Mulder, Zuma and the press

James Myburgh says the past week has not been a good one for our media

In his State of the Nation Address to Parliament President Jacob Zuma stated that "The year 2013 will mark the centenary of the Natives Land Act of 1913, which took away 87 percent of the land from the African people."

By African people Zuma was referring to black South Africans, not Coloureds or whites. The clear implication of his statement was that the entire land mass of South Africa had once belonged to black Africans and the Land Act had deprived this group of 87% of this area.

In his reply to Zuma's speech Freedom Front Plus leader Pieter Mulder contested this assertion. He stated: "Africans in particular never in the past lived in the whole of South Africa. The Bantu- speaking people moved from the equator down while the white people moved from the Cape up to meet each other at the Kei River. There is sufficient proof that there were no Bantu-speaking people in the Western Cape and North-western Cape. These parts form 40% of South Africa's land surface."

Nowhere did Mulder claim that the Khoikhoi and the ‘San' were not the first inhabitants of this area - it would have been absurd to do so. This is SA History 101 stuff. If anything it was Zuma who was denying this group's - and their descendents - historic presence in this area. This matters as the ANC is currently trying to impose racial quotas based on national demographics in employment in the Western Cape. There's no reason why the ANC wouldn't do the same with land in the province (if they could).

In his reply to the debate Zuma accused Mulder of callousness and a "bold denial of historical facts about land dispossession." He urged "Honourable Mulder to tread very carefully on this matter. It is extremely sensitive and to the majority of people in this country, it is a matter of life and death."

This response did not constitute a rebuttal, on the facts, as much as a threat. This reaction was imitated in the Sunday papers.

In the Sunday Times Mondli Makhanya accused Mulder of "crude denialism about South Africa's evil past" and of driving a "sharp knife into the belly of black South Africans." Again, Makhanya did not rebut Mulder's statement factually instead translating it to mean: "Shut up you darkies! We whites were right to mess you up all these decades."

In City Press Fikile-Ntsikelelo Moya stated that "Mulder best personifies why many black people believe that their white compatriots have spat on the hand they extended in the name of building a non-racial society." And he accused the Freedom Front leader of denying the truth "that African people's claims to Africa is unquestionable."

He followed this up with a thinly veiled threat of genocide if the white minority did not learn its place. He suggested in the process that the Jews of Europe and Asians of Uganda had brought their destruction on themselves. According to Moya's interesting reasoning "Fascists and strongmen [like Adolph Hitler and Idi Amin] tend to materialise when a people who have endured degradation and oppression decide they'd rather live in dignity than in a democracy that perpetuates their dehumanisation."

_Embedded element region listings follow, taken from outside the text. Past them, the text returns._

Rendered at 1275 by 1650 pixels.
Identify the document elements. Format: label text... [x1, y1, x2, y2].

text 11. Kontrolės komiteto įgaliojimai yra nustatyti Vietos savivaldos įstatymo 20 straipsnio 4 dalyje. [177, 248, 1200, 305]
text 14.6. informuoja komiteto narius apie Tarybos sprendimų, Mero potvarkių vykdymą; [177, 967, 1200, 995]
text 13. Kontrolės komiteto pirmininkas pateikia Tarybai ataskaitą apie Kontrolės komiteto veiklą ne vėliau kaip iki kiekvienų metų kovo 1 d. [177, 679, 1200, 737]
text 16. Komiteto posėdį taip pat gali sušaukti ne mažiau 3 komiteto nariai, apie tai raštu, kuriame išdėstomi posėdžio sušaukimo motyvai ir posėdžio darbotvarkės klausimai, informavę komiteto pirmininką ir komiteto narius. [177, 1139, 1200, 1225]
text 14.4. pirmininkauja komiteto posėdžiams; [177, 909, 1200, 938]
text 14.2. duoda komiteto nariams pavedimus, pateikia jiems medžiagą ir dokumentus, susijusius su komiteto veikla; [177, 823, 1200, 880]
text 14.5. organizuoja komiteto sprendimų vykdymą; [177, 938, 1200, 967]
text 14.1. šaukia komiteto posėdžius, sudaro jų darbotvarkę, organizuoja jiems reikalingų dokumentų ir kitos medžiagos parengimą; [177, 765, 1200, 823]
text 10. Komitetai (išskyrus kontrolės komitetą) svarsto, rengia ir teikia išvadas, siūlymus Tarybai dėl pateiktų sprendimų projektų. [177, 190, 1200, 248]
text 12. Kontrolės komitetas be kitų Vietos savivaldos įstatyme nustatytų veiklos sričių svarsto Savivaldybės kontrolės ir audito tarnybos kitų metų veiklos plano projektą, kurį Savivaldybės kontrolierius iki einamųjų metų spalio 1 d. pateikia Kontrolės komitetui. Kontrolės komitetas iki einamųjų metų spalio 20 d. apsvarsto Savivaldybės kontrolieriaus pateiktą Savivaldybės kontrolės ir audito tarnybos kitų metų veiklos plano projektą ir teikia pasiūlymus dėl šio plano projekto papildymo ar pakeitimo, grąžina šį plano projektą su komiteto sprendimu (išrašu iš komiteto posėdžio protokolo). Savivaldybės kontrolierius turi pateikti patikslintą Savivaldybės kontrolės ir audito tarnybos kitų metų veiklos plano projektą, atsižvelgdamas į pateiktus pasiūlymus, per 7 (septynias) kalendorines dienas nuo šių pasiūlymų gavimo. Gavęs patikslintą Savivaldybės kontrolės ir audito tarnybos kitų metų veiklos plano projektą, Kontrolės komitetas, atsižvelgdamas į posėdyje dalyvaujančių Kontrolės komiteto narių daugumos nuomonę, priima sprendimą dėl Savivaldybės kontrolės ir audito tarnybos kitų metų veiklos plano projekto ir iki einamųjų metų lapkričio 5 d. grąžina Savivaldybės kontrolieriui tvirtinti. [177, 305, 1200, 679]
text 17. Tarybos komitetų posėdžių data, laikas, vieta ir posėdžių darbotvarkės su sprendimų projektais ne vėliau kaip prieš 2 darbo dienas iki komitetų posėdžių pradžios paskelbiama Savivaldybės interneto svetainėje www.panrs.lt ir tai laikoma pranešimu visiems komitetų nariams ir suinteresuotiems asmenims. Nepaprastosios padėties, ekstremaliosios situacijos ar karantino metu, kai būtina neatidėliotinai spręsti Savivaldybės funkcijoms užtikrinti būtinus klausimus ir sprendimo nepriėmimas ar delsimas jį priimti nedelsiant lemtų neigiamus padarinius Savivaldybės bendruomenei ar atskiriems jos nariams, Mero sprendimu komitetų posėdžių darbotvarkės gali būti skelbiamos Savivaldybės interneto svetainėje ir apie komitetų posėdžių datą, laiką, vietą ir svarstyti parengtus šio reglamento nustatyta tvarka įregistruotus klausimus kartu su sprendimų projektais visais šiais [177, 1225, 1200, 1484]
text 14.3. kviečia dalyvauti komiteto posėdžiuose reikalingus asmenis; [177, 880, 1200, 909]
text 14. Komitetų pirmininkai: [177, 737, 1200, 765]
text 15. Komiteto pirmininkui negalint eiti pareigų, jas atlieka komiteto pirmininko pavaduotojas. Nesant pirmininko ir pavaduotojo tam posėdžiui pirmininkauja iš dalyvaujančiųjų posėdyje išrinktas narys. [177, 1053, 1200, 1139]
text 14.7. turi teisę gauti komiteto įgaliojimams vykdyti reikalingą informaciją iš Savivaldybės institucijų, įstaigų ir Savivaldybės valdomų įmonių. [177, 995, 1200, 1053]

On early Monday morning a dairy farmer - David Hall - was murdered by a gang of five armed men on his farm in the North West province for no apparent reason.

In a more decent society a killing like this might sober the media up a bit. But the denunciations of Mulder continued unabated. Pierre de Vos accused Mulder and other white South Africans of "historical amnesia". De Vos did not actually dispute Mulder's statement, launching instead into a tangential lecture on the 1913 Land Act based on some undigested reading of the literature.

Finally, at least one newspaper had the bright idea of asking an expert for their opinion. The Mail & Guardian proudly reported that the "historical evidence disproves Mulder's argument" citing as its authority David Coplan, the professor and chair of anthropology at the University of Witwatersrand.

Coplan accused Mulder of perpetuating the "empty-land myth" of the early apartheid-era before conceding both that white farmers and the Xhosas had indeed "met" near the Kei River and that there had been no Bantu-speakers in the Western Cape when the Dutch arrived.

The past week has not been a good one for the South African media.